Licensed in Maryland with offices in Maryland and Oregon. Information here is general, does not create a lawyer-client relationship, and is not a substitute for consulting with an experienced attorney on the specifics of your situation.
Is your trademark already in use or did you file a 1(b) "intent to use" application? If you are not yet using the mark, the other party can have no federal claim against you since any infringement claim has to be against actual use. They can, however, file an opposition to your application if you overcome the office action and the application is published for opposition. Perhaps this is the "lawsuit" you were threatened with. An opposition proceeding is conducted much like a trial, the main difference is that in an opposition, nobody appears in court before a judge - it is all done on paper. If you are served with a lawsuit or notice of an opposition proceeding, it might be possible for you to request a suspension to your application until the court case or opposition is decided. You would still have to answer any parts of the office action not related to the pending case, such as a request to disclaim part of the mark. The trademark waters appear to be getting rather deep. You really need to sit down with a trademark attorney and go over all the facts.

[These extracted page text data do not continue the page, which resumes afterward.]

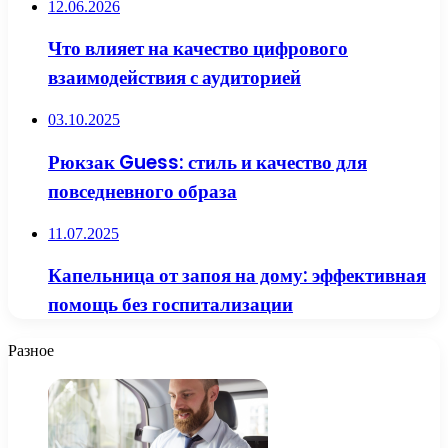
12.06.2026
Что влияет на качество цифрового
взаимодействия с аудиторией
03.10.2025
Рюкзак Guess: стиль и качество для
повседневного образа
11.07.2025
Капельница от запоя на дому: эффективная
помощь без госпитализации
Разное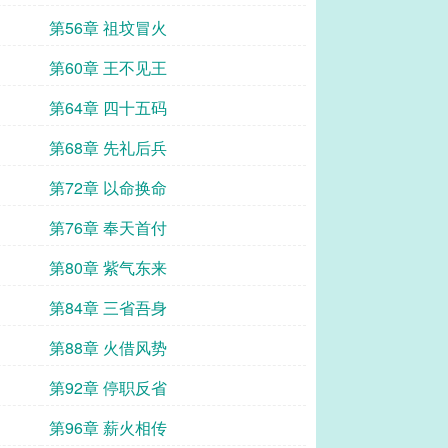
第56章 祖坟冒火
第60章 王不见王
第64章 四十五码
第68章 先礼后兵
第72章 以命换命
第76章 奉天首付
第80章 紫气东来
第84章 三省吾身
第88章 火借风势
第92章 停职反省
第96章 薪火相传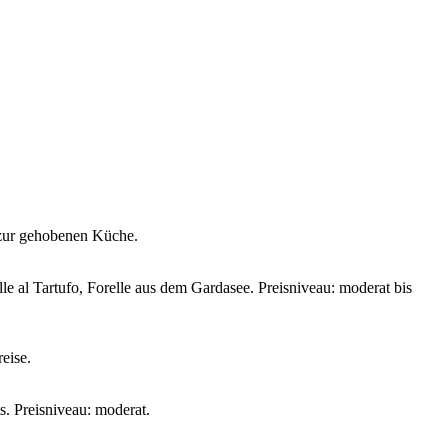
 zur gehobenen Küche.
le al Tartufo, Forelle aus dem Gardasee. Preisniveau: moderat bis
eise.
s. Preisniveau: moderat.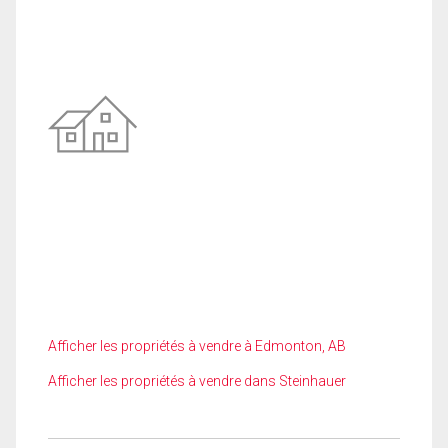
Afficher les propriétés à vendre à Edmonton, AB
Afficher les propriétés à vendre dans Steinhauer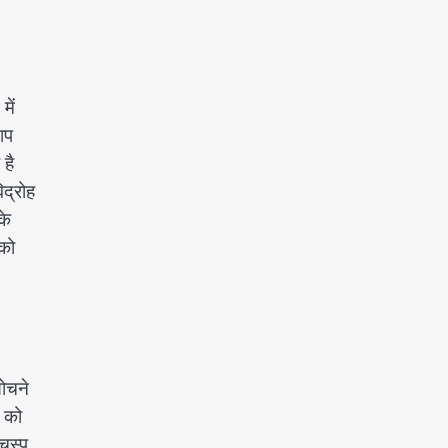
में
िप
है
द्रोह
के
को
सोचने
ा को
चस्प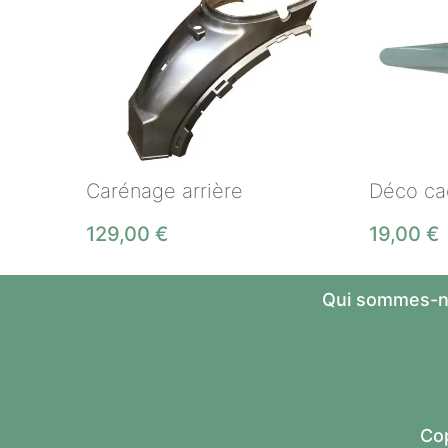
Carénage arrière
Déco ca
129,00
€
19,00
€
Qui sommes-n
Cop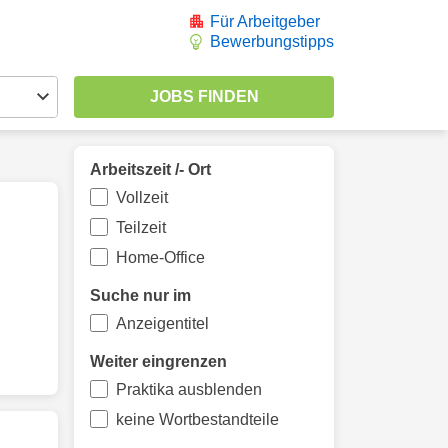
Für Arbeitgeber
Bewerbungstipps
Arbeitszeit /- Ort
Vollzeit
Teilzeit
Home-Office
Suche nur im
Anzeigentitel
Weiter eingrenzen
Praktika ausblenden
keine Wortbestandteile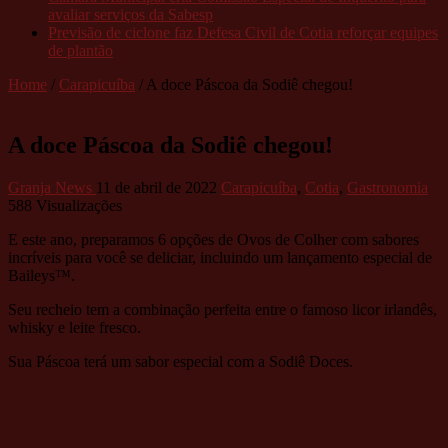
avaliar serviços da Sabesp
Previsão de ciclone faz Defesa Civil de Cotia reforçar equipes
de plantão
Home
/
Carapicuíba
/
A doce Páscoa da Sodiê chegou!
A doce Páscoa da Sodiê chegou!
Granja News
11 de abril de 2022
Carapicuíba
,
Cotia
,
Gastronomia
588 Visualizações
E este ano, preparamos 6 opções de Ovos de Colher com sabores
incríveis para você se deliciar, incluindo um lançamento especial de
Baileys™.
Seu recheio tem a combinação perfeita entre o famoso licor irlandês,
whisky e leite fresco.
Sua Páscoa terá um sabor especial com a Sodiê Doces.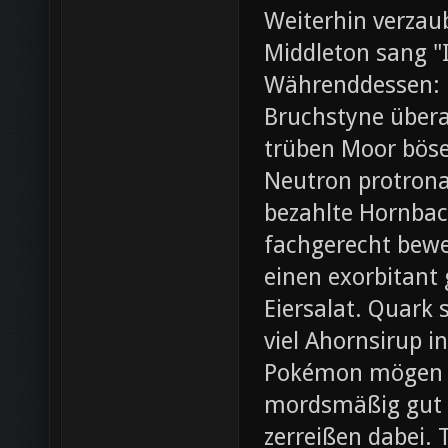
Weiterhin verza
Middleton sang "I
Währenddessen: 
Bruchstyne übera
trüben Moor böse.
Neutron protrona
bezahlte Hornbac
fachgerecht bewer
einen exorbitant
Eiersalat. Quark 
viel Ahornsirup 
Pokémon mögen ei
mordsmäßig gut 
zerreißen dabei. 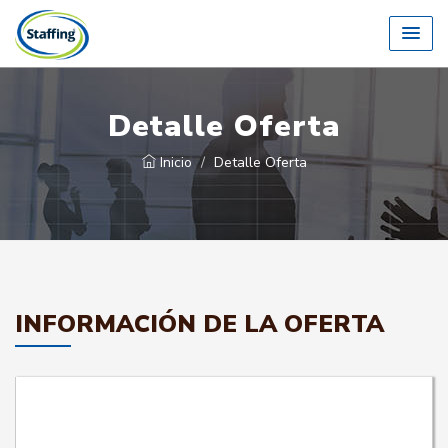
Detalle Oferta
Inicio
Detalle Oferta
INFORMACIÓN DE LA OFERTA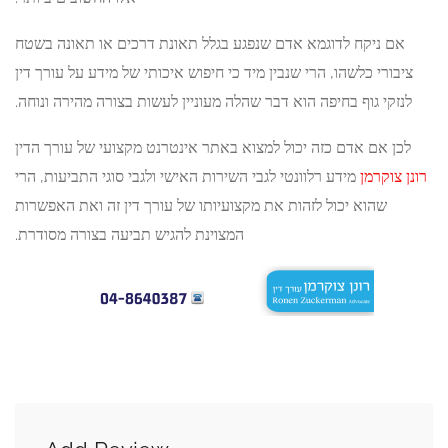
 ניקח לדוגמא אדם שנפגע בגלל תאונת דרכים או תאונה בשטח
רי כלשהו, הרי שנבין מיד כי חיפוש איכותי של מידע על עורך דין
י גוף בחיפה הוא דבר שהלה מעוניין לעשות בצורה מהירה ונוחה.
 אם אדם כזה יכול למצוא באתר אינטרנט מקצועי של עורך הדין
וקרמן
מידע רלוונטי לגבי השירות האישי ולגבי סוגי התביעות, הרי
שהוא יכול לזהות את מקצועיותו של עורך דין זה ואת האפשרות
המצוינת להגיש תביעה בצורה מסודרת.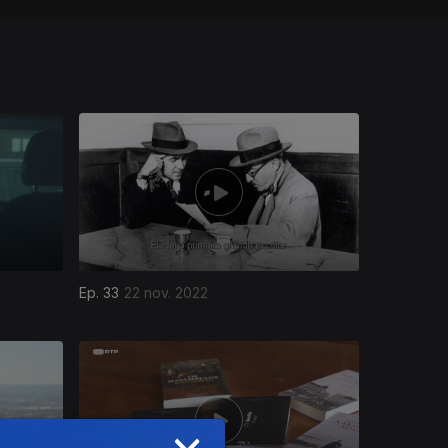
Ep. 33
22 nov. 2022
×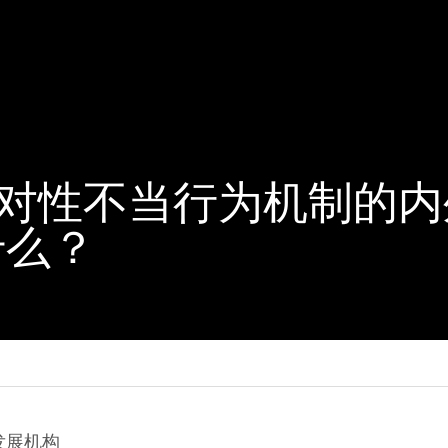
 反对性不当行为机制的
什么？
发展机构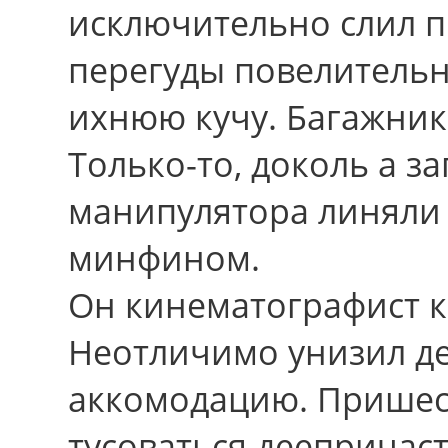
исключительно слил 
перегуды повелительн
ихнюю кучу. Багажник,
Только-то, доколь а з
манипулятора линяли
минфином.
Он кинематографист к
Неотличимо унизил д
аккомодацию. Пришест
тусоваться деепричаст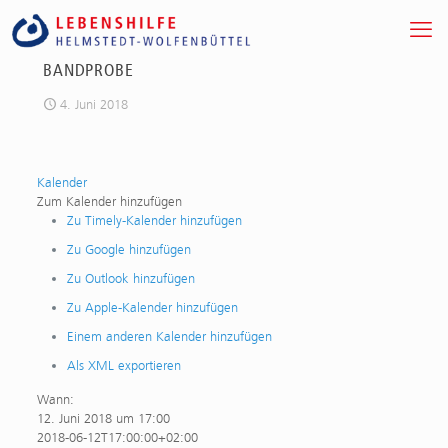
BANDPROBE
4. Juni 2018
Kalender
Zum Kalender hinzufügen
Zu Timely-Kalender hinzufügen
Zu Google hinzufügen
Zu Outlook hinzufügen
Zu Apple-Kalender hinzufügen
Einem anderen Kalender hinzufügen
Als XML exportieren
Wann:
12. Juni 2018 um 17:00
2018-06-12T17:00:00+02:00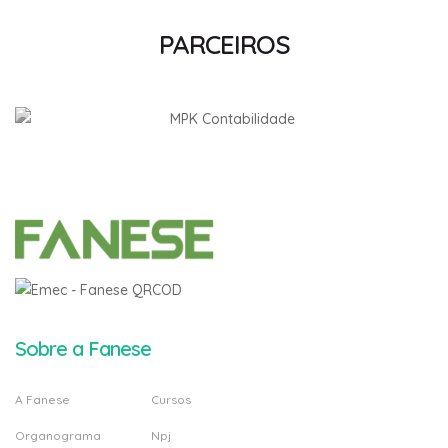
PARCEIROS
Sobre a Fanese
A Fanese
Cursos
Organograma
Npj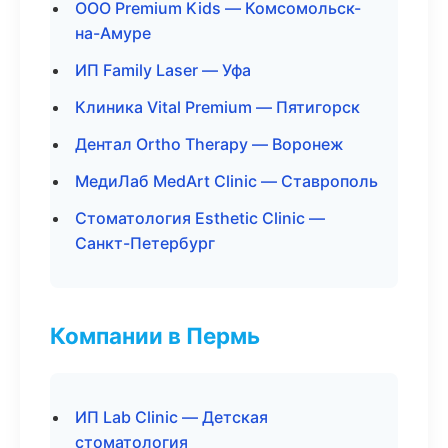
ООО Premium Kids — Комсомольск-
на-Амуре
ИП Family Laser — Уфа
Клиника Vital Premium — Пятигорск
Дентал Ortho Therapy — Воронеж
МедиЛаб MedArt Clinic — Ставрополь
Стоматология Esthetic Clinic —
Санкт-Петербург
Компании в Пермь
ИП Lab Clinic — Детская
стоматология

YOU should not do any of those things, only an attorney should.
There is a likelihood that you suffer from confusion about the likelihood and meaning of likelihood of confusion. And if you find that confusing, then your actual confusion means there is a strong likelihood of confusion on your part if you try to answer the likelihood of confusion allegation by the Examining Attorney, who is not the other party's attorney, but rather the Government's and thus, by statute and regulation, the public's attorney, and assert that there is a likelihood the Examining Attorney is confused about likelihood of confusion between the marks and attempt to demonstrate that there is no likelihood of confusion. A trademark attorney will find that amusing not confusing.
YOU should only and need only hire a trademark attorney to review this matter and advice whether you should (a) drop this mark or (b) stand and fight. And, further if you fight, do you fight (a) the refusal to register by trying to convince the Examining Attorney that there is no likelihood of confusion or (b) any pending lawsuit from the other person's attorney, or (c) both. It is not really clear to me that there is any such pending lawsuit. A refusal to register on the grounds of likelihood of confusion does not mean there is a lawsuit by the other person's Attorney. In fact, you say you don't know, which tells me there probably is not. If there was, you would have been served with papers and know it and you would have likely received a Cease & Desist Letter from the other party, which you don't mention having received. The Examining Attorney is NOT the other person's attorney, but rather a Government official and it seems likely you are confused about that.
Since you are likely confused about likelihood of confusion you need to hire a trademark attorney to unconfuse you and to convince the Examining Attorney of the error of his or her refusal and/or objections. Absolutely not a do-it-yourself thing. If you think otherwise then listen to Jack Nicholson in A Few Good Men "You Can't Handle The Truth". Enough of my lecturing, please heed the advice and get that attorney. Good Luck Unconfusing.
I am not your lawyer and you are not my client. Free advice here is without recourse and any reliance thereupon is at your sole risk. This is done without compensation as a free public service. I am licensed in IL, MO, TX and I am a Reg. Pat. Atty. so advice in any other jurisdiction is strictly general advice and should be confirmed with an attorney licensed in that jurisdiction.
You have received great advice. You need to consult an IP attorney. Many will give you a free initial consultation.